GB300 demands 1400W TDP in SXM form, while TITAN V uses 250W in PCIe. GB300 suits data centers with cooling. TITAN V fits standard desktops.

Can TITAN V run modern LLMs?

TITAN V's 12 GB VRAM limits it to quantized small LLMs under 7B parameters. GB300's 288 GB supports full-scale native inference. Upgrading is essential for large models.

What interconnects does GB300 offer?

GB300 uses NVSwitch and NVLink for multi-GPU scaling. TITAN V lacks dedicated interconnects, relying on PCIe. Clustering favors GB300.

Which is cheaper to rent, the GB300 or the TITAN V?

Cloud rental prices for both the GB300 and TITAN V vary by provider, configuration, and availability. This page shows live pricing from 25+ providers updated every 60 seconds. Scroll to the Live Cloud Pricing section to compare current rates.

How much VRAM does the GB300 have compared to the TITAN V?

The GB300 has 288 GB of HBM3e memory.
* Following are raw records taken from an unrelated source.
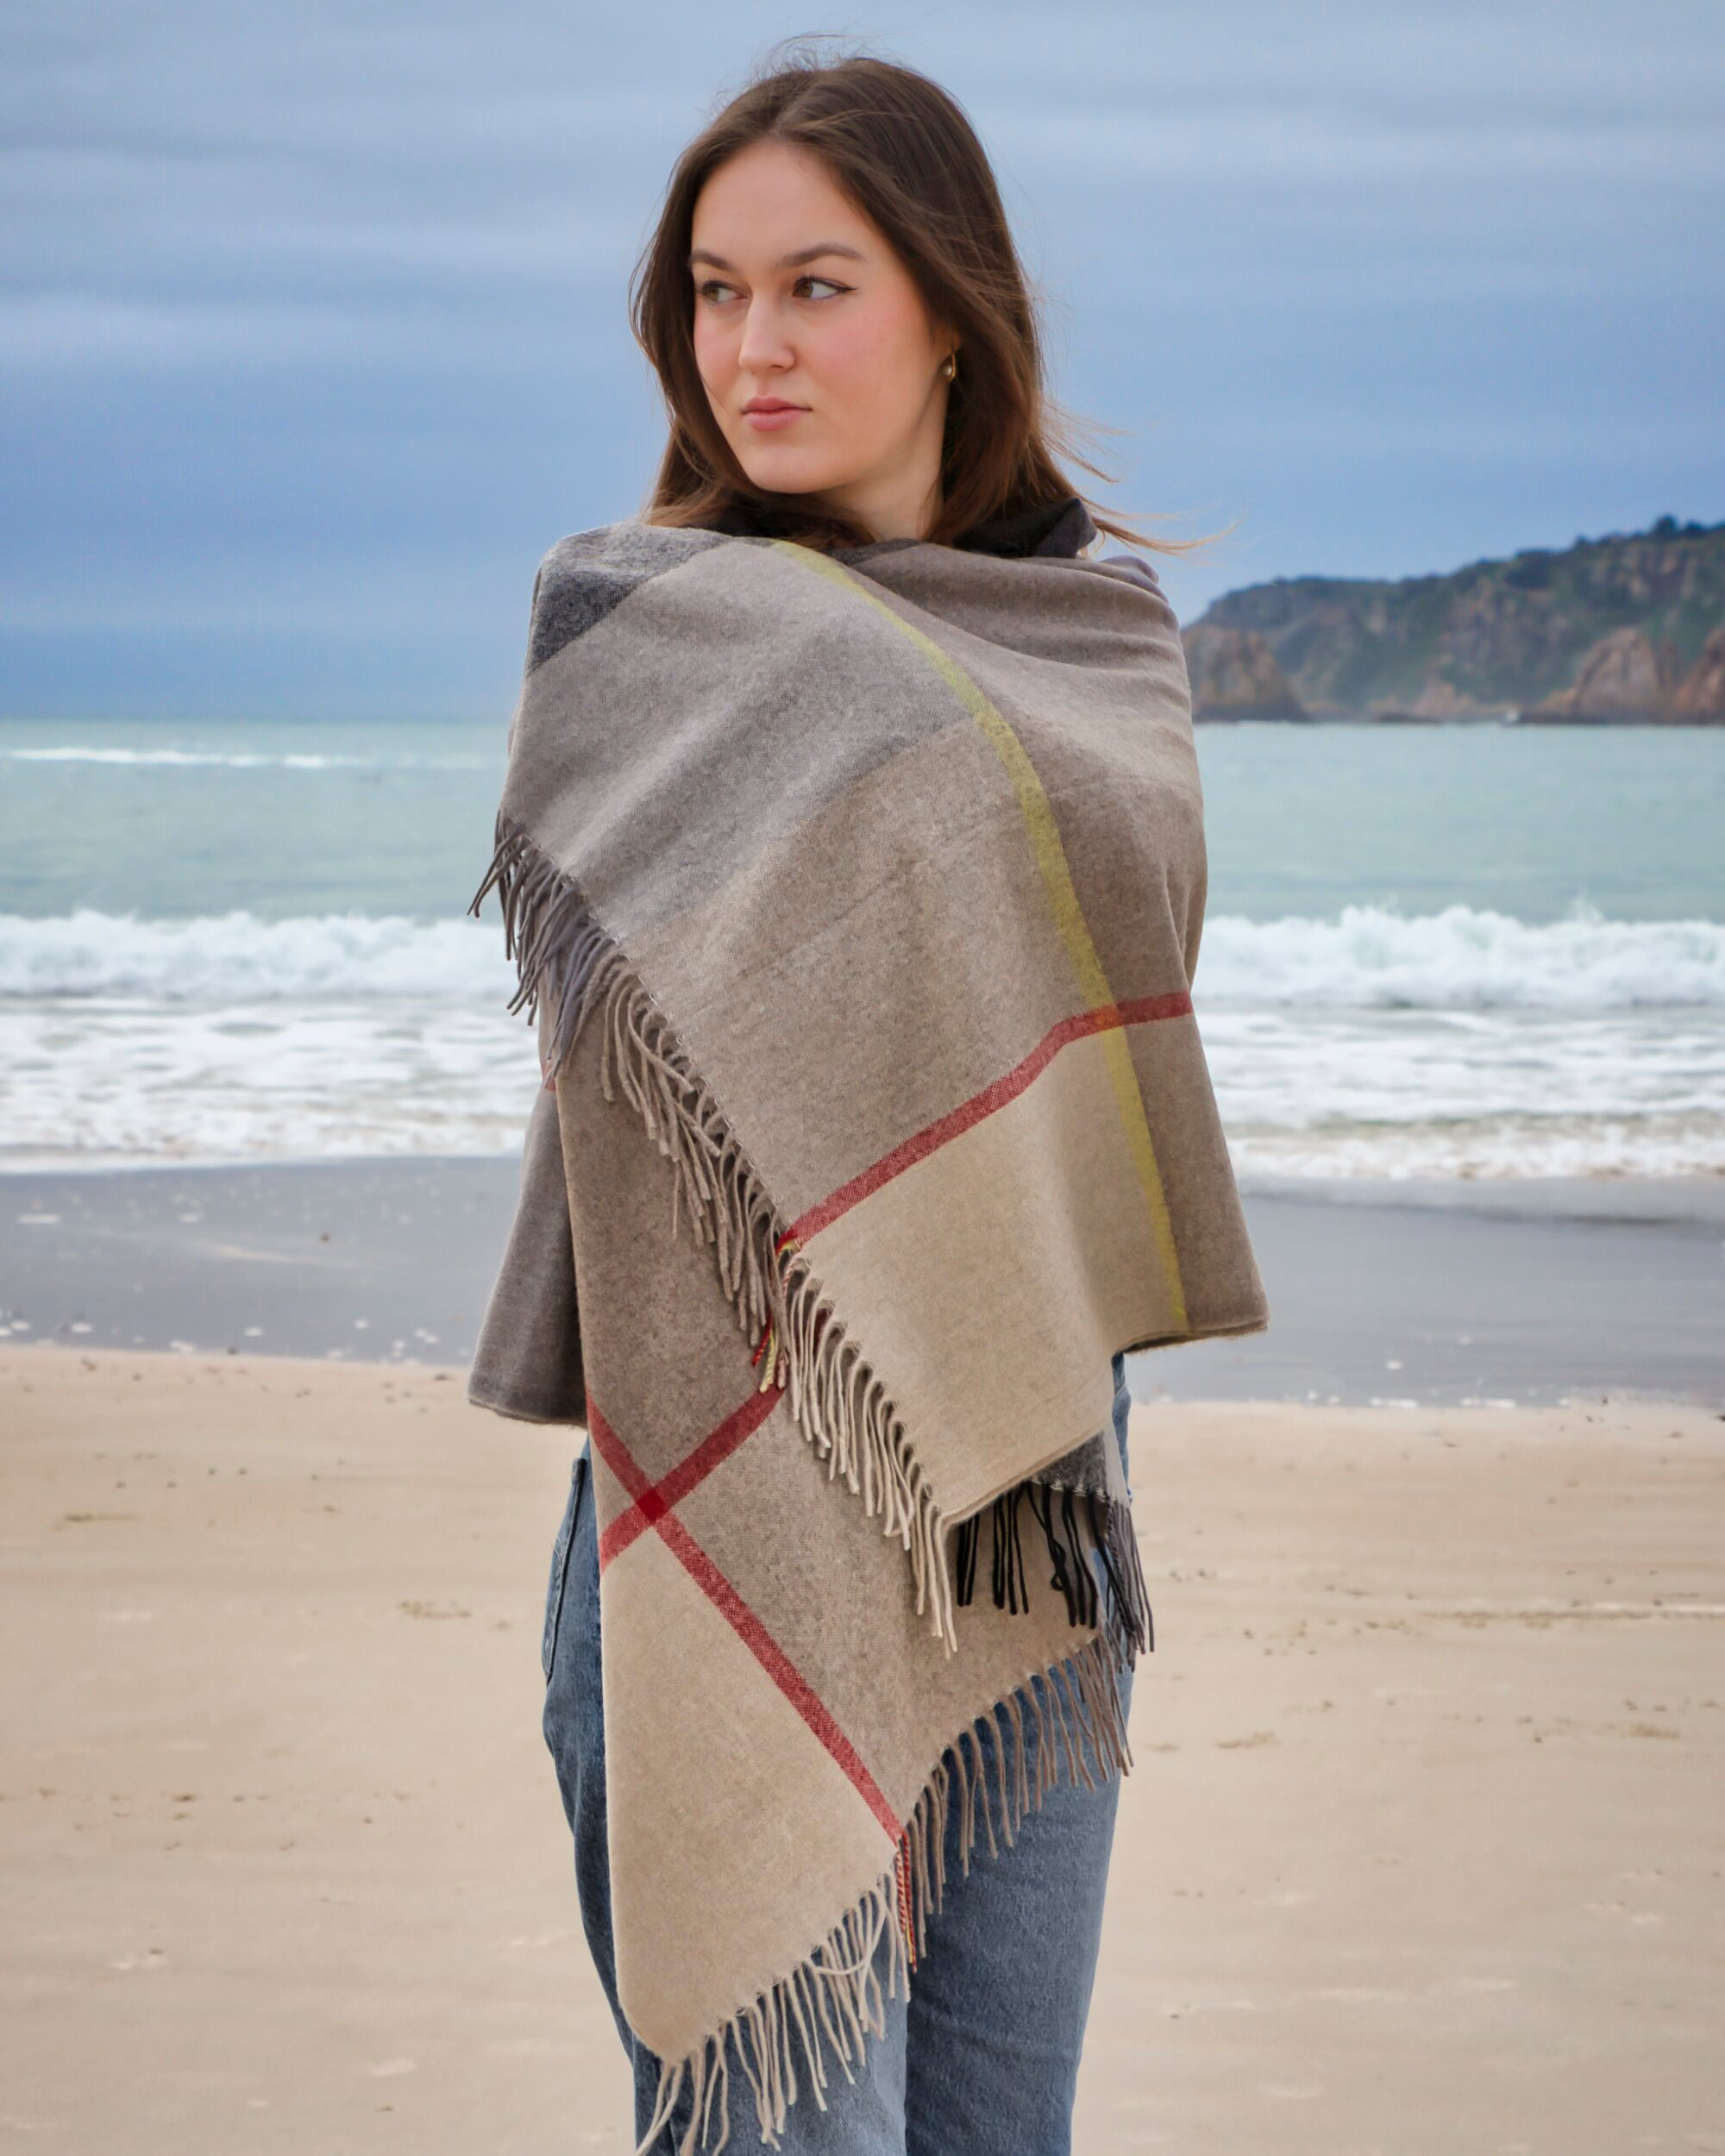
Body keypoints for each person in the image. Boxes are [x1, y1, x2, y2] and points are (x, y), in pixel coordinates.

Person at [474, 37, 1256, 2156]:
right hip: (730, 1490)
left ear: (948, 308)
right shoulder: (642, 629)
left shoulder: (1098, 637)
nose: (753, 345)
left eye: (815, 285)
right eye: (714, 295)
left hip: (1021, 1503)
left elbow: (1094, 1034)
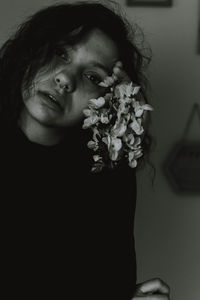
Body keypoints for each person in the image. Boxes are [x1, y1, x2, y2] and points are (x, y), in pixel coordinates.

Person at [0, 1, 170, 299]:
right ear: (31, 51)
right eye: (60, 52)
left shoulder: (103, 175)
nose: (65, 79)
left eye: (92, 77)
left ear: (107, 102)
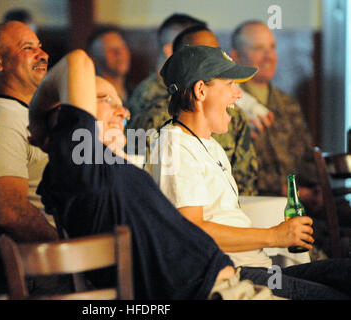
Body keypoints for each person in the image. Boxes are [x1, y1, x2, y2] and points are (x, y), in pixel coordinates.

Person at [27, 49, 285, 300]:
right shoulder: (79, 165)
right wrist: (39, 121)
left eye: (121, 104)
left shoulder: (111, 168)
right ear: (66, 118)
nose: (123, 112)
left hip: (225, 284)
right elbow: (77, 61)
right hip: (211, 292)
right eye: (106, 99)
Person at [147, 45, 351, 299]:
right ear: (200, 91)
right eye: (231, 84)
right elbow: (192, 231)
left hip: (260, 267)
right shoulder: (173, 146)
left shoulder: (210, 145)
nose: (238, 95)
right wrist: (274, 236)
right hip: (231, 275)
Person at [128, 14, 258, 196]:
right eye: (203, 53)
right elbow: (138, 187)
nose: (215, 59)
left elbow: (244, 189)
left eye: (216, 51)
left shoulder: (226, 130)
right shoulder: (156, 121)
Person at [0, 21, 58, 242]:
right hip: (52, 261)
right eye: (28, 48)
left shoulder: (30, 112)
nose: (43, 54)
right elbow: (11, 214)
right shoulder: (0, 122)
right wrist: (68, 249)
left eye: (39, 46)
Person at [229, 21, 321, 211]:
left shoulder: (287, 102)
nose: (269, 56)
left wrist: (317, 189)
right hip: (252, 208)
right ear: (236, 56)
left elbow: (306, 157)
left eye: (272, 47)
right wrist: (287, 190)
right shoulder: (229, 104)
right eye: (258, 48)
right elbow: (227, 167)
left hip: (300, 207)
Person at [87, 26, 132, 103]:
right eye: (110, 50)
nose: (119, 54)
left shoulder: (136, 92)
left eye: (122, 47)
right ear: (93, 59)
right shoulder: (91, 96)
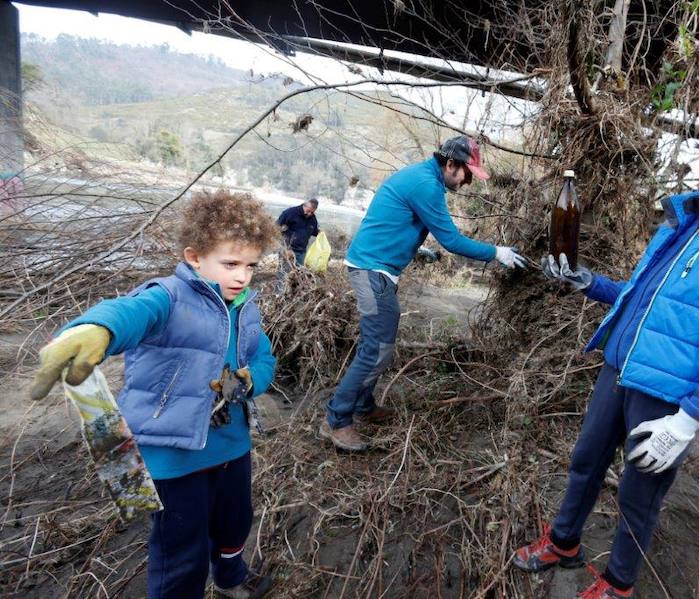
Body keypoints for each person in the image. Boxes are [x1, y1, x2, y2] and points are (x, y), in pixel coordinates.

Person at [512, 104, 699, 598]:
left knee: (640, 491)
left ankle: (619, 582)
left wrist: (688, 420)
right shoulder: (683, 221)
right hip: (619, 367)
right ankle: (563, 542)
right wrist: (592, 284)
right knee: (585, 459)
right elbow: (647, 296)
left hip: (668, 393)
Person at [30, 189, 280, 599]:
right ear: (194, 256)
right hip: (172, 453)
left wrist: (252, 380)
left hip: (232, 446)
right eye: (231, 263)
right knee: (182, 547)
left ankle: (231, 577)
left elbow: (263, 356)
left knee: (235, 521)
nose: (242, 276)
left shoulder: (246, 307)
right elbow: (129, 312)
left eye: (251, 265)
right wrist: (97, 328)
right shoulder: (167, 296)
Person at [319, 135, 527, 451]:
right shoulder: (426, 185)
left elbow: (397, 222)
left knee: (379, 345)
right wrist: (496, 251)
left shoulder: (422, 177)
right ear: (451, 163)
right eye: (466, 174)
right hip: (370, 270)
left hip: (375, 267)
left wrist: (418, 249)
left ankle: (362, 406)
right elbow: (453, 241)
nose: (468, 182)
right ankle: (336, 420)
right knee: (377, 349)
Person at [277, 198, 320, 266]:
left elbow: (314, 231)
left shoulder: (313, 219)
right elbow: (277, 226)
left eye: (312, 212)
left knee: (298, 272)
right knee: (284, 272)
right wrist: (284, 246)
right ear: (304, 205)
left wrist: (321, 233)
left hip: (301, 251)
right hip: (287, 249)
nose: (309, 214)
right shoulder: (290, 213)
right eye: (308, 211)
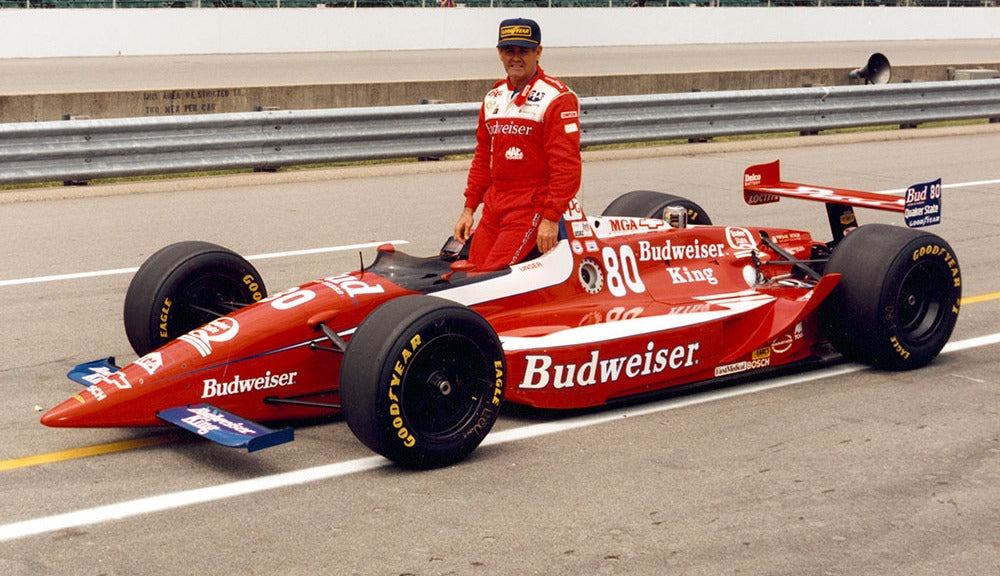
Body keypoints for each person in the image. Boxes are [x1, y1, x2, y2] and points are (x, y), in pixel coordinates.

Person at [452, 18, 582, 271]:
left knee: (491, 276)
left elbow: (566, 167)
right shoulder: (494, 96)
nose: (516, 58)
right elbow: (482, 158)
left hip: (532, 205)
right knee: (470, 270)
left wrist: (551, 219)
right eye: (509, 50)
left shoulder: (557, 98)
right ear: (500, 53)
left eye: (524, 50)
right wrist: (468, 209)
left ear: (538, 52)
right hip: (495, 205)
The TITAN V has 12 GB of HBM2 memory.

Can I find GB300 and TITAN V GPUs available to rent right now?

Yes. This page shows real-time availability across 25+ cloud GPU providers. The Live Cloud Pricing section displays only in-stock offers with current pricing.

What is the main difference between the GB300 and the TITAN V?

The GB300 uses the Blackwell Ultra architecture (2025) while the TITAN V uses Volta (2017). The GB300 delivers 163.0x the FP16 throughput and 18.4x the memory bandwidth of the TITAN V.